Goal of the exercise. Gather from the material every line that contains the string "ankle".

-- Extracted information follows --

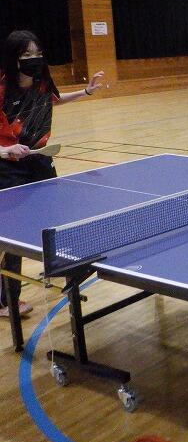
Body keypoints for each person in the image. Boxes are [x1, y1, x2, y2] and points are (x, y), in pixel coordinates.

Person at [0, 30, 104, 318]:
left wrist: (84, 92)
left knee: (52, 217)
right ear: (13, 58)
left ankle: (58, 271)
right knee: (15, 233)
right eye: (26, 54)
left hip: (39, 159)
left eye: (37, 53)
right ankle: (7, 300)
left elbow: (53, 99)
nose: (34, 59)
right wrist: (5, 151)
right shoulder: (2, 89)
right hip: (9, 166)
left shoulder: (42, 82)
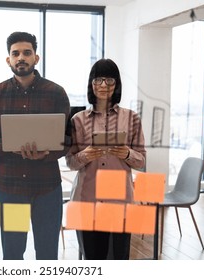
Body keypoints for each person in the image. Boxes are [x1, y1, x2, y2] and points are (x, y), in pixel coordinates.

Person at [0, 31, 70, 260]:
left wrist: (47, 153)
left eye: (27, 52)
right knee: (13, 254)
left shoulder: (56, 93)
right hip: (10, 188)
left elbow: (68, 140)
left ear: (37, 57)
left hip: (47, 188)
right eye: (15, 53)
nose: (21, 57)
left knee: (47, 254)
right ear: (8, 59)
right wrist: (10, 146)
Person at [65, 58, 146, 260]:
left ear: (116, 84)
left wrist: (126, 153)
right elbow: (70, 162)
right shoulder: (78, 119)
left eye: (109, 80)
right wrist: (85, 155)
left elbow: (142, 161)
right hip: (86, 199)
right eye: (98, 80)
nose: (103, 85)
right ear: (91, 84)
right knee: (93, 259)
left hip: (121, 200)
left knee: (119, 257)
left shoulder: (132, 118)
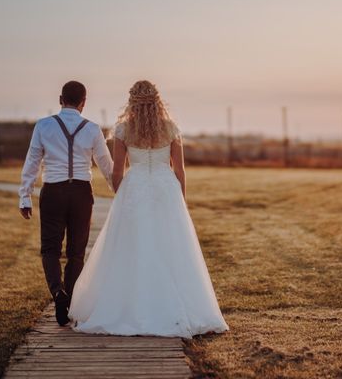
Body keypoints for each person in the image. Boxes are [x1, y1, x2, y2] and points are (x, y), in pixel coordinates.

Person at [68, 80, 229, 338]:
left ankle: (133, 306)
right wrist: (181, 200)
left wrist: (123, 196)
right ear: (157, 101)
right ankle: (175, 307)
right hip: (166, 190)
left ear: (132, 102)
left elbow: (117, 172)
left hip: (136, 188)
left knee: (133, 247)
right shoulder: (171, 129)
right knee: (171, 246)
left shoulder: (123, 130)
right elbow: (180, 171)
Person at [18, 80, 113, 326]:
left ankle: (57, 292)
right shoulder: (92, 129)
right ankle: (69, 300)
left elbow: (32, 162)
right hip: (81, 192)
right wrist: (119, 190)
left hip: (53, 191)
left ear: (60, 99)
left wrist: (25, 195)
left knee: (50, 248)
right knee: (76, 251)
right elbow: (106, 165)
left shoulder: (43, 126)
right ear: (83, 102)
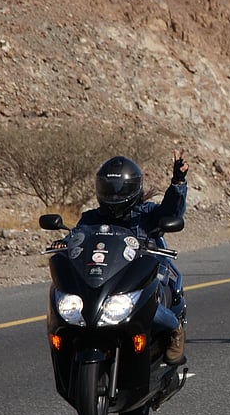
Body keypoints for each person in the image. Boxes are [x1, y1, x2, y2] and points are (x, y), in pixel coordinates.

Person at [77, 151, 190, 365]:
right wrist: (64, 243)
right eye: (109, 189)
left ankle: (174, 328)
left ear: (134, 189)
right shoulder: (91, 218)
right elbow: (77, 237)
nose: (114, 195)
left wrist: (178, 182)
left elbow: (172, 212)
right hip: (108, 276)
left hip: (142, 274)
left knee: (150, 299)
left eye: (121, 189)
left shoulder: (147, 214)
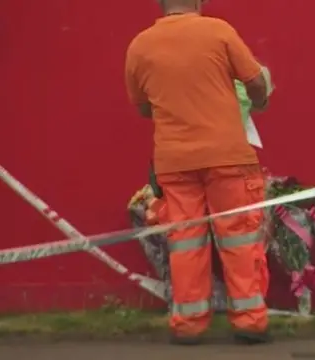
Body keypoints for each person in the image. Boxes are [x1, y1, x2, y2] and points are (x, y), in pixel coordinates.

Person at [124, 0, 271, 345]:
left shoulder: (140, 45)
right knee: (239, 237)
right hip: (228, 156)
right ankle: (249, 322)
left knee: (185, 242)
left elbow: (144, 108)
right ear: (198, 1)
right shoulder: (219, 31)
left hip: (174, 162)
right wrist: (258, 100)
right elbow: (255, 82)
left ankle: (188, 324)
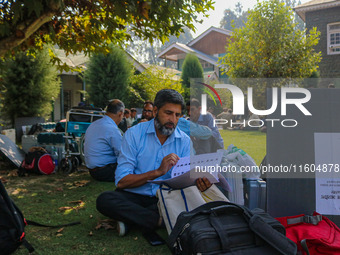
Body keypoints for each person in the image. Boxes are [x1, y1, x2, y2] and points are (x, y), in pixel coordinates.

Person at [96, 89, 212, 239]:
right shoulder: (134, 135)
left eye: (177, 115)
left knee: (191, 200)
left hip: (166, 196)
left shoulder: (184, 141)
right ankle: (160, 221)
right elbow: (121, 182)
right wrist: (157, 172)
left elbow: (186, 178)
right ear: (155, 111)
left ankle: (132, 220)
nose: (173, 120)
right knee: (105, 200)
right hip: (134, 194)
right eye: (168, 113)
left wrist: (200, 182)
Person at [84, 99, 124, 182]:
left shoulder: (94, 124)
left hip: (93, 171)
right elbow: (122, 154)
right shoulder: (111, 129)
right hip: (105, 171)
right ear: (120, 114)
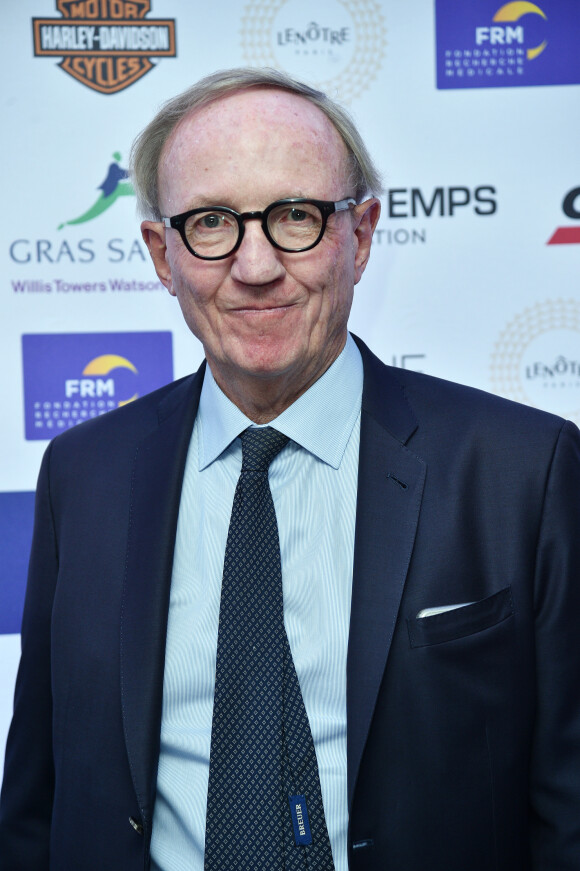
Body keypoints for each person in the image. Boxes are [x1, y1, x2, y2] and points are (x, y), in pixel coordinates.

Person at [1, 67, 579, 871]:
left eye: (296, 216)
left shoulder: (525, 469)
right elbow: (37, 798)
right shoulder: (83, 474)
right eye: (209, 222)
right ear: (162, 255)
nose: (256, 264)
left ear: (363, 234)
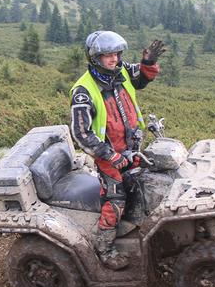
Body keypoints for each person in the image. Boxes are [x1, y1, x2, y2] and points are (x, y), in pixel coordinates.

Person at [70, 31, 165, 269]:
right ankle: (104, 249)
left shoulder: (120, 71)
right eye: (107, 56)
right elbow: (81, 133)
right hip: (107, 156)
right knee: (115, 200)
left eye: (116, 54)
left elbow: (141, 79)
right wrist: (110, 155)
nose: (114, 59)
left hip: (132, 147)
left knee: (148, 184)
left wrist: (148, 63)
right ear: (95, 58)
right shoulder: (83, 91)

-- Extracted information concluded --

Solution to this problem.
left ankle: (58, 271)
right ankle: (7, 300)
left ankle: (133, 306)
right ankle: (175, 307)
left ankle: (57, 292)
right ankle: (69, 300)
left ankle: (174, 328)
right ankle: (249, 322)
left ankle: (188, 324)
right ankle: (160, 221)
left ankle: (132, 220)
right ankle: (104, 249)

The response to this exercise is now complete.